On the outside, Christopher looks like the perfect posh straight man with a stable job in finance and a polished, calm persona. On the inside, he is someone who has spent years trying to be the perfect son to parents who constantly remind him how much they have “sacrificed” for him. Their reminders sound like affection, but often feel like emotional manipulation. Christopher tries to protect his sister Kit, who is disabled, lesbian, and more adept at learning how to stand up for herself in a family where boundaries are rarely respected. To make her life easier, Christopher steps even deeper into the role of the obedient child. Between them, he takes on the weight of keeping the peace with parents.
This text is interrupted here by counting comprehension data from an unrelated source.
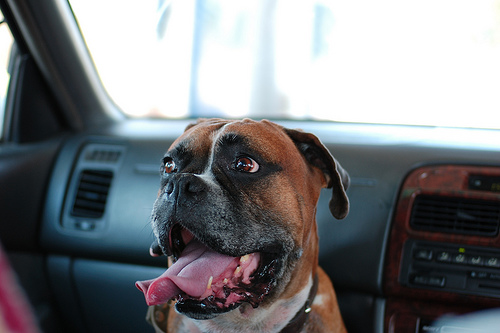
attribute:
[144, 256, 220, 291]
tongue — red, big, out, curled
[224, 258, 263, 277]
teeth — yellow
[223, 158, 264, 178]
eyes — brown, big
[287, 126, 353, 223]
ear — floppy, floopy, brown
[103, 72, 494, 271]
car — black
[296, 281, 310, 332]
collar — black, brown, leather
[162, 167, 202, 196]
nose — black, wet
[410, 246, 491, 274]
symbols — white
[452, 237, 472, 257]
light — green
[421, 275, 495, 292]
radio — black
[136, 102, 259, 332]
dog — brown, sitting, panting, hot, waiting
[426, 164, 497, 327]
panel — wood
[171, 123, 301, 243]
face — big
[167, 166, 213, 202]
nostril — black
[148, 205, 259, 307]
mouth — open, wide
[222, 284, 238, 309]
gums — pink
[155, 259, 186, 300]
tounge — out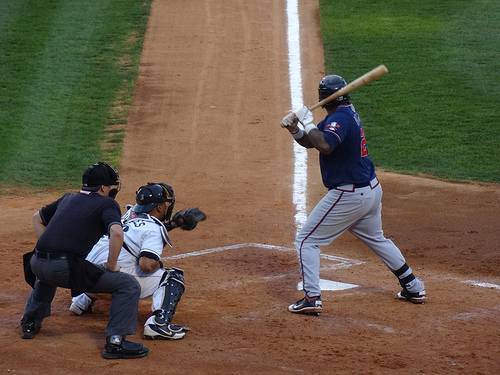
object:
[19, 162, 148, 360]
man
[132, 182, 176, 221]
catchers mask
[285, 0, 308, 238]
line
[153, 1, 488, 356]
dirt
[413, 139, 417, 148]
ground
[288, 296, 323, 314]
clet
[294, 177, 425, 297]
pant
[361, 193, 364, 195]
button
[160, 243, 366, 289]
plate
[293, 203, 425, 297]
legs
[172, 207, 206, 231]
mitt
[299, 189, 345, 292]
stripes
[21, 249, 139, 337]
pants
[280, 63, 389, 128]
bat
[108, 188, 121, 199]
face guard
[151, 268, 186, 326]
protector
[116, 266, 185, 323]
leg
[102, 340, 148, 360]
shoes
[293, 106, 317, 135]
white gloves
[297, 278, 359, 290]
home plate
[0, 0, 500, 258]
baseball field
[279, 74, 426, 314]
batter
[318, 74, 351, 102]
helmet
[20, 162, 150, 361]
umpire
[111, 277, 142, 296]
knee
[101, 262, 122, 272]
hand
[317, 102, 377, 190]
shirt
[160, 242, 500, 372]
batters box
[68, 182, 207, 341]
catcher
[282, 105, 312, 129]
hands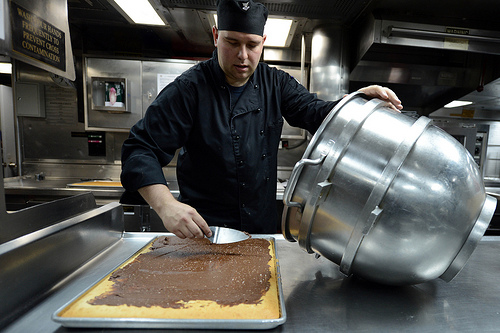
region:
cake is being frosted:
[40, 200, 295, 330]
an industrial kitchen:
[15, 1, 490, 329]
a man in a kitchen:
[54, 4, 479, 331]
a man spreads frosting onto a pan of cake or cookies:
[63, 4, 490, 331]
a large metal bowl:
[257, 69, 491, 329]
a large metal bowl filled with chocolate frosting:
[273, 59, 498, 331]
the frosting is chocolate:
[90, 161, 282, 330]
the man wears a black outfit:
[97, 1, 377, 263]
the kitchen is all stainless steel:
[16, 6, 493, 331]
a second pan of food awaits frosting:
[64, 169, 187, 216]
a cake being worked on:
[61, 194, 279, 331]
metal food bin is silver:
[258, 76, 491, 305]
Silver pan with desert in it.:
[72, 245, 304, 330]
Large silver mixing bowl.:
[254, 107, 478, 318]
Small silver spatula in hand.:
[182, 202, 255, 282]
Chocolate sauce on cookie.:
[127, 235, 264, 329]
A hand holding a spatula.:
[115, 180, 236, 277]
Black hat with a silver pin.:
[102, 8, 299, 71]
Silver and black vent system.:
[318, 14, 476, 91]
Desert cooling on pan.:
[51, 148, 121, 223]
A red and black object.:
[72, 127, 115, 161]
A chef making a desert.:
[17, 30, 361, 315]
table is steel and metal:
[293, 276, 423, 321]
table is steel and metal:
[276, 227, 426, 320]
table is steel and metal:
[314, 255, 428, 297]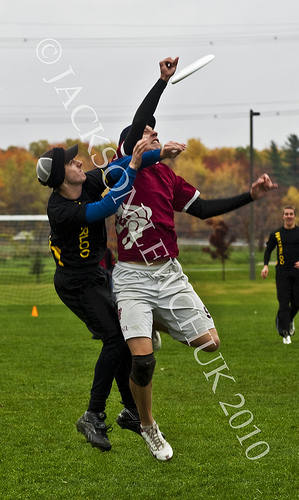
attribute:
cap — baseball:
[35, 136, 91, 192]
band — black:
[47, 140, 66, 198]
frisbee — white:
[162, 40, 263, 109]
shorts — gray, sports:
[108, 258, 218, 344]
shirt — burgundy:
[105, 153, 203, 268]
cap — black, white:
[34, 141, 79, 186]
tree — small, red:
[201, 218, 239, 280]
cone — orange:
[29, 304, 39, 317]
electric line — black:
[1, 111, 249, 115]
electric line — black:
[1, 113, 249, 118]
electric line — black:
[1, 115, 251, 125]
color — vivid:
[108, 139, 196, 262]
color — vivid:
[111, 258, 217, 339]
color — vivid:
[78, 223, 91, 257]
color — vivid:
[45, 232, 64, 266]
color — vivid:
[30, 301, 39, 316]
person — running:
[259, 204, 289, 344]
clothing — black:
[261, 224, 289, 335]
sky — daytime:
[7, 11, 297, 149]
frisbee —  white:
[168, 51, 216, 85]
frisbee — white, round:
[166, 50, 213, 90]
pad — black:
[126, 346, 165, 404]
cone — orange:
[26, 302, 46, 323]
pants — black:
[45, 259, 128, 345]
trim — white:
[180, 185, 201, 211]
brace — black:
[122, 343, 156, 396]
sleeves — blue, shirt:
[82, 146, 161, 225]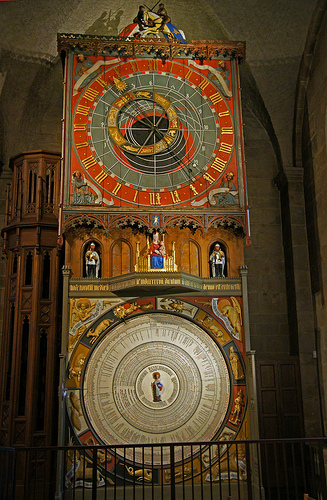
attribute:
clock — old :
[44, 37, 265, 226]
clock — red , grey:
[65, 173, 110, 210]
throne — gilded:
[135, 232, 180, 273]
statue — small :
[206, 241, 227, 275]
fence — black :
[2, 435, 325, 498]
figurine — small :
[84, 241, 99, 277]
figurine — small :
[147, 231, 166, 265]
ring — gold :
[107, 75, 181, 164]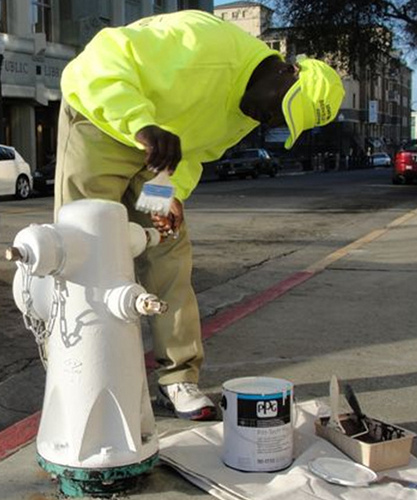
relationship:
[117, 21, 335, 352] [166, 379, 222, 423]
man has shoe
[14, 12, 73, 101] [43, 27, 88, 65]
building has window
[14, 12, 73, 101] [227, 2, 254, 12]
building has roof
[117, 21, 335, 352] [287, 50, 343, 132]
man has hat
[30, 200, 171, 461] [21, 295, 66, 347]
fire hydrand has chain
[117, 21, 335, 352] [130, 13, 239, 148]
man wearing jacket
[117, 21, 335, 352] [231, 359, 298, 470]
man next to can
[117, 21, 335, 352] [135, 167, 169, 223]
man holding paint brush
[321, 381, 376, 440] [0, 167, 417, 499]
untensils on street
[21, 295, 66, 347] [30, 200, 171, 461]
chain on fire hydrand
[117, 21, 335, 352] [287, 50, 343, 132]
man wearing hat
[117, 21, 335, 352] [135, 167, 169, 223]
man has paint brush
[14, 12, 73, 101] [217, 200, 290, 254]
building on street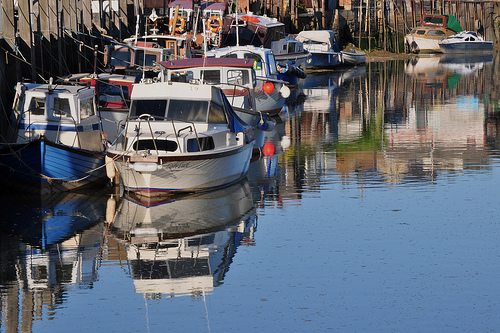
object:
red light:
[253, 79, 279, 95]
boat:
[205, 43, 294, 117]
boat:
[153, 56, 266, 131]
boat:
[91, 33, 166, 98]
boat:
[133, 9, 215, 74]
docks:
[0, 3, 367, 245]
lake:
[6, 192, 499, 332]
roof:
[155, 53, 257, 74]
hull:
[7, 138, 107, 188]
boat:
[2, 81, 105, 188]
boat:
[268, 35, 309, 71]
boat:
[293, 27, 336, 68]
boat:
[330, 48, 370, 69]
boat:
[403, 14, 455, 52]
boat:
[434, 25, 498, 51]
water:
[12, 55, 497, 327]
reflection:
[104, 154, 280, 299]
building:
[373, 78, 497, 187]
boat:
[72, 70, 137, 150]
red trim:
[77, 76, 133, 113]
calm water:
[0, 57, 499, 331]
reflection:
[34, 198, 101, 253]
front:
[108, 141, 227, 199]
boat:
[105, 80, 258, 196]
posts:
[2, 4, 129, 64]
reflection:
[288, 69, 490, 191]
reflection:
[432, 103, 488, 146]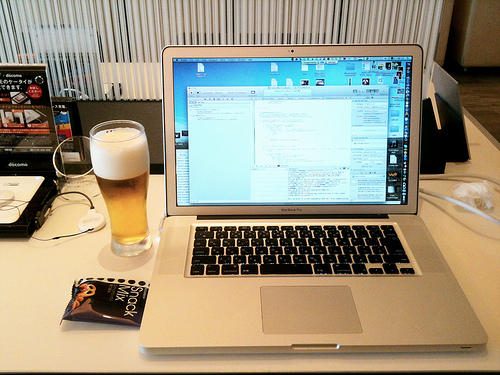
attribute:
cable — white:
[377, 168, 497, 241]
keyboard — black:
[215, 191, 419, 292]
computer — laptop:
[139, 45, 488, 354]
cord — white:
[419, 171, 499, 230]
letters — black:
[271, 206, 306, 218]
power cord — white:
[418, 185, 498, 225]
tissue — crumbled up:
[436, 171, 490, 213]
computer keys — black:
[183, 222, 416, 277]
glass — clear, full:
[82, 110, 155, 262]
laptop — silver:
[132, 41, 491, 361]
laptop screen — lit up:
[172, 57, 410, 202]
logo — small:
[256, 202, 314, 214]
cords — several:
[39, 141, 93, 245]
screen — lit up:
[166, 51, 422, 211]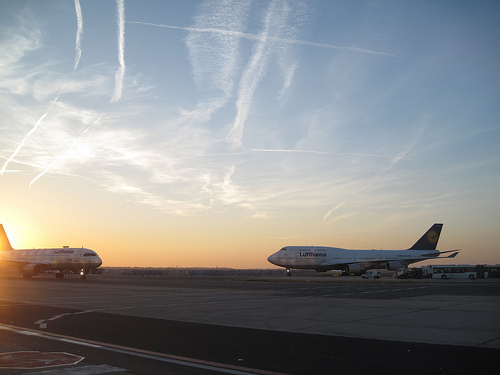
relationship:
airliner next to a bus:
[267, 221, 462, 277] [425, 259, 476, 279]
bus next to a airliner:
[426, 260, 487, 280] [267, 221, 462, 277]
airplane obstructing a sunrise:
[2, 222, 102, 277] [3, 196, 37, 250]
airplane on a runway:
[0, 222, 102, 279] [8, 281, 498, 366]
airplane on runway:
[0, 222, 102, 279] [8, 281, 498, 366]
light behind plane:
[9, 225, 51, 250] [0, 220, 107, 288]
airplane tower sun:
[2, 222, 102, 277] [0, 175, 65, 262]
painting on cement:
[0, 346, 85, 371] [2, 299, 478, 372]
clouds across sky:
[48, 54, 283, 222] [3, 12, 499, 260]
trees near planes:
[102, 261, 280, 283] [264, 217, 464, 287]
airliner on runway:
[267, 221, 460, 276] [95, 264, 467, 373]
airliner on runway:
[267, 221, 460, 276] [10, 282, 481, 351]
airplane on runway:
[0, 222, 102, 279] [10, 282, 481, 351]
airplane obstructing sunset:
[2, 222, 102, 277] [43, 198, 192, 341]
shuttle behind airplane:
[399, 266, 481, 281] [267, 220, 462, 275]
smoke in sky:
[1, 0, 424, 229] [3, 12, 499, 260]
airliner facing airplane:
[267, 221, 460, 276] [1, 218, 101, 286]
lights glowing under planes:
[47, 266, 299, 302] [7, 179, 468, 323]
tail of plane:
[2, 220, 12, 253] [0, 232, 105, 284]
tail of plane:
[409, 220, 444, 251] [266, 202, 470, 295]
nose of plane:
[82, 252, 106, 272] [21, 217, 150, 296]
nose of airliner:
[263, 249, 283, 263] [267, 221, 460, 276]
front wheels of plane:
[76, 266, 85, 277] [245, 215, 499, 295]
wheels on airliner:
[291, 259, 392, 301] [267, 221, 460, 276]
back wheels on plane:
[18, 270, 34, 277] [0, 220, 107, 288]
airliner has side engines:
[267, 221, 460, 276] [345, 261, 407, 274]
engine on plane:
[19, 263, 41, 275] [0, 222, 105, 274]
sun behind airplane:
[1, 212, 28, 257] [1, 217, 116, 282]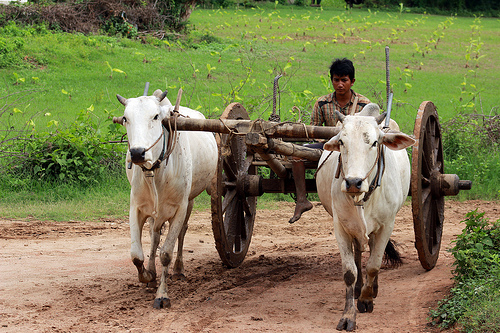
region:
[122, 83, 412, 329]
Cows pulling a cart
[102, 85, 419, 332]
Cows are pulling a cart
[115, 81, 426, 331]
White cows pulling a cart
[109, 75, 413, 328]
White cows are pulling a cart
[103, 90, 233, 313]
Cow pulling a cart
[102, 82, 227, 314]
Cow is pulling a cart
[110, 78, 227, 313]
White cow pulling a cart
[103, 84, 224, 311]
White cow is pulling a cart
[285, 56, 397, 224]
Man sitting on a cart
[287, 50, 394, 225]
Man is sitting on a cart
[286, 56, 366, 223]
the man on the trailer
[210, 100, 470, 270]
the trailer behind the bulls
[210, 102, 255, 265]
the wheel on the trailer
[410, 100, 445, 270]
the wheel on the trailer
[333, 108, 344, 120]
the horn on the bull's head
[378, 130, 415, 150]
the ear on the bull's head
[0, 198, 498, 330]
the trail made of dirt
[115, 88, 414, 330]
the bulls pulling the trailer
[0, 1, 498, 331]
the greenery around the man in the trailer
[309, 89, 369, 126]
the shirt on the man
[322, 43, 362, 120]
man with black hair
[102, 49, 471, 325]
man on wagon with oxen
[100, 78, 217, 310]
animal towing a wagon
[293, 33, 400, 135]
man wearing plaid shirt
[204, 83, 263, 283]
a wooden wagon wheel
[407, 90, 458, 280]
a wooden wagon wheel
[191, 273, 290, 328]
part of a dirt path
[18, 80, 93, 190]
grass and sticks in the background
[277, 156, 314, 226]
man's bare foot on wagon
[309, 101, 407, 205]
white animals head and large ears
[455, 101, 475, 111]
plant growing in field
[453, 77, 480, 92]
plant growing in field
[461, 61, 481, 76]
plant growing in field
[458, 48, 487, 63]
plant growing in field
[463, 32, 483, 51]
plant growing in field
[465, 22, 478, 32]
plant growing in field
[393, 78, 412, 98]
plant growing in field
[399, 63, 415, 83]
plant growing in field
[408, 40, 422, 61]
plant growing in field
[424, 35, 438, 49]
plant growing in field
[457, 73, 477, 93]
green plant growing in field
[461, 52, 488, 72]
green plant growing in field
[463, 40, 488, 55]
green plant growing in field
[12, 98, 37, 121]
green plant growing in field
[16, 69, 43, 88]
green plant growing in field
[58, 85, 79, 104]
green plant growing in field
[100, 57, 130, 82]
green plant growing in field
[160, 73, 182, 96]
green plant growing in field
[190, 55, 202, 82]
green plant growing in field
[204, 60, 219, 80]
green plant growing in field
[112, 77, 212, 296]
An oxen on the left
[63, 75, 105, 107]
Grass in field is green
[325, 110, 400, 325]
An oxen on the right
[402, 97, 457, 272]
Large wooden wheel on right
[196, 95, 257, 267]
Large wooden wheel on left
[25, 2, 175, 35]
Twigs are on hillside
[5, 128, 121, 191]
Small bush on left side of road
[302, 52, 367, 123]
Man sitting in wooden cart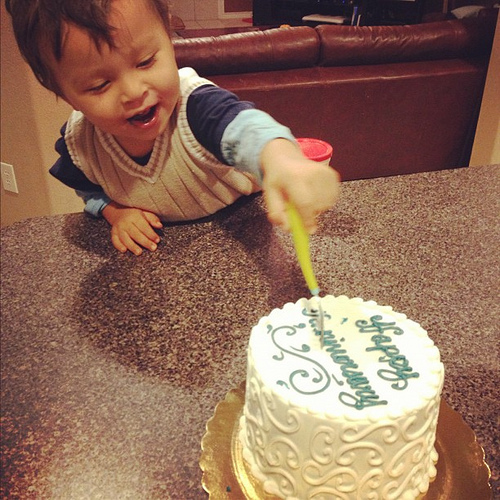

In the process, Christopher has pushed down large parts of himself. He gave up his dream of becoming a baker. He stayed in a job he hates because it pleased his parents. And he hid the fact that he is bi. His bisexuality is something he has carried quietly, privately, almost fearfully. He has dated only women on the page, which makes it easy for everyone around him to assume he is straight. But being bi is important to him, even if he never says it aloud. It sits under his skin, part of the reason he feels so disconnected from the life he is living.

We learn he is bi only at the end of the book, during a quiet conversation with Haf Hughes — another bi character who has been pretending to date him so she can escape facing her parents alone on Christmas. Telling her the truth is a turning point. It’s small, gentle, and not dramatic, but it matters. It shows Christopher taking the first step toward living honestly. It shows him trusting another bi person with a part of himself he has kept hidden for years. And it makes his relationship with Haf shift from a fake arrangement into a real connection built on shared understanding.

In the sequel, Christopher finally allows himself to live the life he wants. He leaves finance. He opens his own bakery. He makes choices as an independent adult instead of as a frightened son. And he starts dating a trans man, fully embracing his bisexuality instead of burying it. His arc shows what it looks like when a bi man, raised under respectability politics, begins to unlearn shame and choose joy. Christopher is not a bold or fearless bi character — but that is exactly why his representation is powerful. He shows another side of bi life: a quiet man who grows into his identity, step by step, until he can finally live openly as himself.There is even a whole novel, Under the Mistletoe, another festive rom-com by Lizzie Huxley-Jones dedicated to his new life.